Fed FOMC Toplantısı Başladı: Piyasalar Faiz Sinyallerini Bekliyor
ABD Merkez Bankası’nın (Fed) yılın en kritik toplantılarından biri olan Federal Açık Piyasa Komitesi (FOMC) toplantısı 17 Haziran 2025 itibarıyla başladı. İki gün sürecek olan toplantının sonunda alınacak faiz kararı ve Fed Başkanı’nın yapacağı açıklamalar, hem küresel piyasalar hem de ABD ekonomisinin gidişatı açısından belirleyici olacak.
Mevcut Politika ve Beklentiler
Fed, Mart 2025’ten bu yana politika faizini %5,25 – %5,50 aralığında sabit tutuyor. Son aylarda açıklanan güçlü istihdam verileri ve hâlen yüksek seyreden çekirdek enflasyon, faizlerin bir süre daha bu seviyelerde kalabileceği görüşünü destekliyor. Ancak bazı analistler, enflasyondaki kademeli yavaşlamanın yılın ikinci yarısında bir faiz indirimi ihtimalini güçlendirebileceğini savunuyor.

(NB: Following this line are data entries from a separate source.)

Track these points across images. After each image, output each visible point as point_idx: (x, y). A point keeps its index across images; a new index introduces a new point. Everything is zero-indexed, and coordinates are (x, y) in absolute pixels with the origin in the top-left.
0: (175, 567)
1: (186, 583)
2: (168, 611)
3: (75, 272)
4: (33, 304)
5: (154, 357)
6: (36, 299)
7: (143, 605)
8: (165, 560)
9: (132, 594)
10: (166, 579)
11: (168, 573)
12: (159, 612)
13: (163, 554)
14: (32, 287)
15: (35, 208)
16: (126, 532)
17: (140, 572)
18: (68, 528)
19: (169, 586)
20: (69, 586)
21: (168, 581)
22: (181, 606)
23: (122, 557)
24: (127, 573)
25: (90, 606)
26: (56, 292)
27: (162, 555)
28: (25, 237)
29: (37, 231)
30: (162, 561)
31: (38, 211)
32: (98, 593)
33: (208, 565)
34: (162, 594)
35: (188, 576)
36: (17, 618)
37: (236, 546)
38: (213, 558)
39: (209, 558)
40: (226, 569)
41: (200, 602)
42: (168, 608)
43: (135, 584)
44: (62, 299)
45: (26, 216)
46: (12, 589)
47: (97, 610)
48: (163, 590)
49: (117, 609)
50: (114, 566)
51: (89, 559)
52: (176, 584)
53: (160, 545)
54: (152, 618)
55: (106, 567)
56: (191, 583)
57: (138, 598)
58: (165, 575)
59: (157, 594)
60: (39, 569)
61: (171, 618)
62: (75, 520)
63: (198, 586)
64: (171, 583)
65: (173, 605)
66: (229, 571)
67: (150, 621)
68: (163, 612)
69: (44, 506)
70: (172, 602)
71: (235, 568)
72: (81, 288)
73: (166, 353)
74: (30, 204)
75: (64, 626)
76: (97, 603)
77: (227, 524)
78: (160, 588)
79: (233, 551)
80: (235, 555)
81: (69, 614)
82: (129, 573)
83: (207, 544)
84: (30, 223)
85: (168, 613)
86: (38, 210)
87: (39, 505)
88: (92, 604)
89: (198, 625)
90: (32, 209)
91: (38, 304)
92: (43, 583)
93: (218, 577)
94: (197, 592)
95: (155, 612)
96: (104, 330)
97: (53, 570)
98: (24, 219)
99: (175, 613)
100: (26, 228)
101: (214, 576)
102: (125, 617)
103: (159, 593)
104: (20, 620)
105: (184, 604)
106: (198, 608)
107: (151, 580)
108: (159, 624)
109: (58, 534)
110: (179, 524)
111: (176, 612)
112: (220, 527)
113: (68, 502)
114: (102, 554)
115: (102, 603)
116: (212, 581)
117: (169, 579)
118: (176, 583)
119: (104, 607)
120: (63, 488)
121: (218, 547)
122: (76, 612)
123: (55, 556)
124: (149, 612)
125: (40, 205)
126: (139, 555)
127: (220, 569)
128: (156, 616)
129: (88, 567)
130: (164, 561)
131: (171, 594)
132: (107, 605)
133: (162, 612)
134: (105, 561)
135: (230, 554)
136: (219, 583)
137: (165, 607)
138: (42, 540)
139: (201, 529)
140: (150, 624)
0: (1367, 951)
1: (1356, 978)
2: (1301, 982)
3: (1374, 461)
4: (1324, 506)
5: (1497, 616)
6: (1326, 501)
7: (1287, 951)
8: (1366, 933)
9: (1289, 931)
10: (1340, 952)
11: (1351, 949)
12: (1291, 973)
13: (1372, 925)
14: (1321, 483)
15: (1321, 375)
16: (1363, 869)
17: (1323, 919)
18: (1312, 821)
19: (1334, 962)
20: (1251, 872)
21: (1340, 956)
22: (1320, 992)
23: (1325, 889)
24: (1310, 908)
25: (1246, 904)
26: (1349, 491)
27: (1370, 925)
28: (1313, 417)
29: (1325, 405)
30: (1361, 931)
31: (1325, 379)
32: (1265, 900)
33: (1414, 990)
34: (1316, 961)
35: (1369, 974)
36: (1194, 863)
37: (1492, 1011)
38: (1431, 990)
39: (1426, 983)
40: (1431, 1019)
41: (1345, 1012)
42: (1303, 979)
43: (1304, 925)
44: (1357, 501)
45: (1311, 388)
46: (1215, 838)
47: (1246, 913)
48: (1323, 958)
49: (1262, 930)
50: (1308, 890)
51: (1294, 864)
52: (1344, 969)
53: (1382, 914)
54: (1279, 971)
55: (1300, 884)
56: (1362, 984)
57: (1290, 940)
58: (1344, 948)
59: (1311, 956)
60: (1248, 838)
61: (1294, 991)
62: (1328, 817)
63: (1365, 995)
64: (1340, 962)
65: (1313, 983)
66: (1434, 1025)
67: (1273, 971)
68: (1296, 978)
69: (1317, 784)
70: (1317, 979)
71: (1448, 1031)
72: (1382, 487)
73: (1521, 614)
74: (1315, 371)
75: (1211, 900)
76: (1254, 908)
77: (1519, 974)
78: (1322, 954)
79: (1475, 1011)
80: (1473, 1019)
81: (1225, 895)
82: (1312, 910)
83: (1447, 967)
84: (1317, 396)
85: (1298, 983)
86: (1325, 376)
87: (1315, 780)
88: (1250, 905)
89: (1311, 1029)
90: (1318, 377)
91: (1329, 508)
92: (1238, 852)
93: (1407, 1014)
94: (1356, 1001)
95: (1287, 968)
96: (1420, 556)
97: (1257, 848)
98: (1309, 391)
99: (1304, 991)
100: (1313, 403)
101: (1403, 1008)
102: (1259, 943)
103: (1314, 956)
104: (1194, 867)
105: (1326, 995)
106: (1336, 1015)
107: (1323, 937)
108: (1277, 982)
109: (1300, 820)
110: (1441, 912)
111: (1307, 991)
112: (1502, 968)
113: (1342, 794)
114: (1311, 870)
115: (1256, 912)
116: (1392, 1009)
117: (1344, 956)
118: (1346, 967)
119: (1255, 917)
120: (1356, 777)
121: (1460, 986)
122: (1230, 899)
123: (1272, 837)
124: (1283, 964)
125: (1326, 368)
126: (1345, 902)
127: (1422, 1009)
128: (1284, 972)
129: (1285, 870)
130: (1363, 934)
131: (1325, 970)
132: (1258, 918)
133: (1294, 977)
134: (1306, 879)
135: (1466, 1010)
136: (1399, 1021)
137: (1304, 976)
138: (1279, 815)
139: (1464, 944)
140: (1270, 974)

Piyasalarda Bekleyiş Hâkim
FOMC toplantısının başlamasıyla birlikte, piyasalar da temkinli bir bekleyişe girmiş durumda. ABD borsalarında işlem hacmi düşük seyrederken, tahvil faizleri yatayda kalıyor. Dolar endeksi (DXY) ise kararsız bir görünüm sergiliyor. Altın ve kripto paralarda da yön arayışı sürüyor.
Analist Görüşleri
Finans uzmanları, bu toplantının faizden ziyade, önümüzdeki aylara dair sözlü yönlendirmelerin öne çıkacağı bir zirve olacağını vurguluyor. Özellikle:
-
Fed’in yıl sonuna kadar kaç faiz indirimi öngördüğü,
-
“Nötr faiz” seviyesine ne zaman ulaşılabileceği,
-
Enflasyon ve iş gücü piyasası riskleri,
gibi konuların toplantı sonrası yapılacak basın açıklamasında detaylı şekilde ele alınması bekleniyor.
Veri Takvimi Önemli Rol Oynayacak
Fed’in faiz politikası kadar, toplantı sonrası açıklanacak ekonomik projeksiyonlar (dot plot), büyüme beklentileri ve çekirdek PCE verisi tahminleri de yatırımcıların radarında olacak. Ayrıca 18 Haziran’da açıklanacak olan Fed karar metni ve Başkan Jerome Powell’ın konuşması, piyasaların yönünü netleştirecek temel unsur olacak.
Küresel Yansımalar
FOMC toplantısından çıkacak mesajların sadece ABD değil, küresel finansal sistem üzerinde de etkili olması bekleniyor. Gelişmekte olan ülkeler, yüksek faiz ortamında sermaye çıkışlarıyla karşı karşıya kalabilirken; Euro, yen ve gelişmekte olan para birimleri de karar sonrasında dalgalanabilir.